Transmission of HIV-1 CTL escape variants provides HLA-mismatched recipients with a survival advantage

Abstract

One of the most important genetic factors known to affect the rate of disease progression in HIV-infected individuals is the genotype at the Class I Human Leukocyte Antigen (HLA) locus, which determines the HIV peptides targeted by cytotoxic T-lymphocytes (CTLs). Individuals with HLA-B*57 or B*5801 alleles, for example, target functionally important parts of the Gag protein. Mutants that escape these CTL responses may have lower fitness than the wild-type and can be associated with slower disease progression. Transmission of the escape variant to individuals without these HLA alleles is associated with rapid reversion to wild-type. However, the question of whether infection with an escape mutant offers an advantage to newly infected hosts has not been addressed. Here we investigate the relationship between the genotypes of transmitted viruses and prognostic markers of disease progression and show that infection with HLA-B*57/B*5801 escape mutants is associated with lower viral load and higher CD4+ counts.

Figure 1. The accumulation of non-synonymous mutations within the three B57/B5801-specific immunodominant epitopes.

Comparison of the odds ratio of non-synonymous mutations within TW10, ISW9 and KF11 between those B57/B5801-negative participants infected with variants carrying the T242N and A146X mutations and those not carrying the mutations.

Figure 2. Sequence alignment of ISW9, KF11 and TW10 epitopes.

Sequence changes of the 9 participants carrying the T242N and A146X mutations in B57/B5801-specific immunodominant epitopes over time showing reversion to consensus sequence at position 242. One flanking amino acid residue was included on either side of the epitope. The position of the H219Q compensatory mutation is indicated relative to the epitopes. MO. PI refers to months post-infection.

Figure 3. Proportion of HLA-B*57/5801-associated escape mutations at different time-points.

Gag bulk PCR products were cloned and sequenced at three available timepoints as indicated on the x-axis.

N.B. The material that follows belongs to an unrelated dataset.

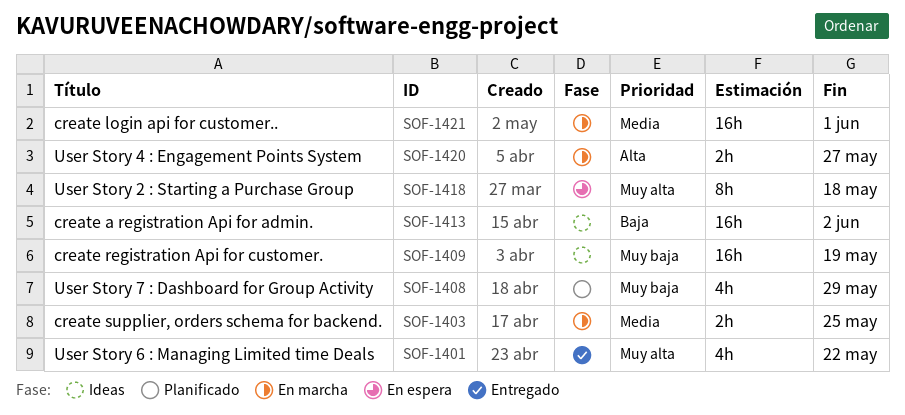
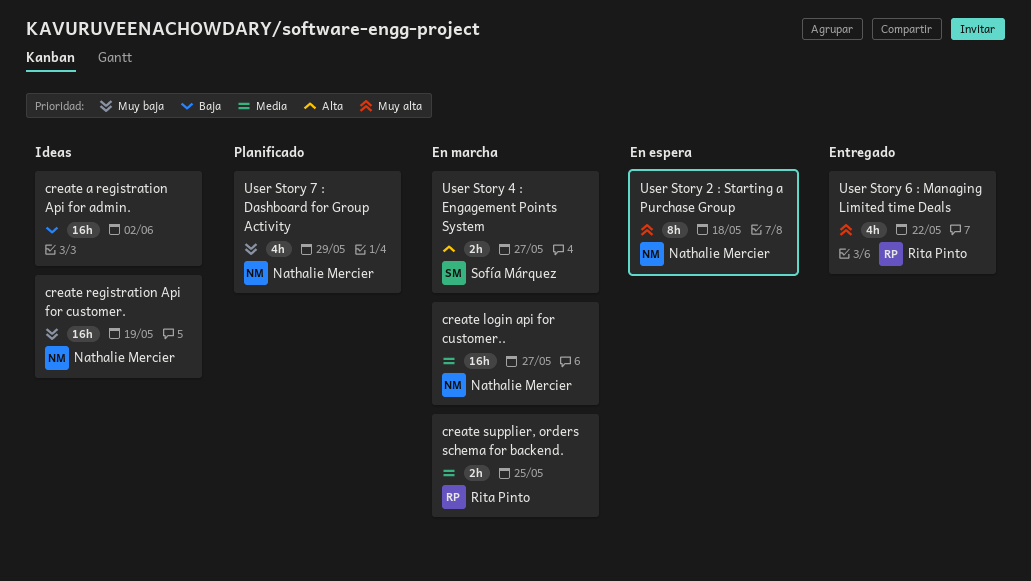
create login api for customer.., due: Jun 1 -> May 27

A median of 12 sequences (range 7–20) were analyzed per participant per time-point.

Figure 4. A) Viral load and B) CD4+ counts over time for the 6 participants infected with virus carrying the T242N mutation at enrolment.

The amino acid residue at position 242 is indicated for the time-points cloned and sequenced. Red squares indicate N242 and blue squares indicate T242. Where there was more than one variant, the dominant residue is shown in upper case whereas lower case letters indicate the subdominant residues.

Figure 5. Mean and standard error of A) log viral loads and B) CD4+ counts over a 15 month period for the 21 study participants.

The T242N/A146X+ participants are shown in red and the T242N/a146X- participants are shown in blue.

Figure 6. Viral Load and CD4+ counts of study participants grouped according to the presence or absence of the T242N and/or A146X mutations at enrolment.

The 21 B57/B5801 negative individuals were grouped into those infected with viral strains comprising both the TW10 escape mutation and the ISW9 processing escape mutation (n = 9) and those that did not (n = 12). The viral load and CD4+ counts at 3 and 12 months post-infection were compared between these two groups. HLA-B*5801 positive individuals were excluded from the analysis. ▴ denotes viral loads and CD4+ counts for the two individuals infected with viruses carrying the H219Q compensatory mutation.